[Your instructions]
Reproduce the material below line for line, with no changes.

___ Dataset rows ___

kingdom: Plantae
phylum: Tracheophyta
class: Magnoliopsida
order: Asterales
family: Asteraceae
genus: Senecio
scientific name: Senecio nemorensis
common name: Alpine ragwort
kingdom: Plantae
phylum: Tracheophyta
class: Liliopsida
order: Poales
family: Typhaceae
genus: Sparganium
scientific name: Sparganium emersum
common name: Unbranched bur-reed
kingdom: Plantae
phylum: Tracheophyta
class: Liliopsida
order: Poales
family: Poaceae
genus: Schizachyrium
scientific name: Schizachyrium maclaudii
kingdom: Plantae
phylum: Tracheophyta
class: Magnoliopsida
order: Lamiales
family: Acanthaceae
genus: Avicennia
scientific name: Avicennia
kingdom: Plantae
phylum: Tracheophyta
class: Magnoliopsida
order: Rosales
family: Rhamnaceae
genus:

___

[Exercise result]
kingdom: Plantae
phylum: Tracheophyta
class: Magnoliopsida
order: Asterales
family: Asteraceae
genus: Senecio
scientific name: Senecio nemorensis
common name: Alpine ragwort
kingdom: Plantae
phylum: Tracheophyta
class: Liliopsida
order: Poales
family: Typhaceae
genus: Sparganium
scientific name: Sparganium emersum
common name: Unbranched bur-reed
kingdom: Plantae
phylum: Tracheophyta
class: Liliopsida
order: Poales
family: Poaceae
genus: Schizachyrium
scientific name: Schizachyrium maclaudii
kingdom: Plantae
phylum: Tracheophyta
class: Magnoliopsida
order: Lamiales
family: Acanthaceae
genus: Avicennia
scientific name: Avicennia
kingdom: Plantae
phylum: Tracheophyta
class: Magnoliopsida
order: Rosales
family: Rhamnaceae
genus:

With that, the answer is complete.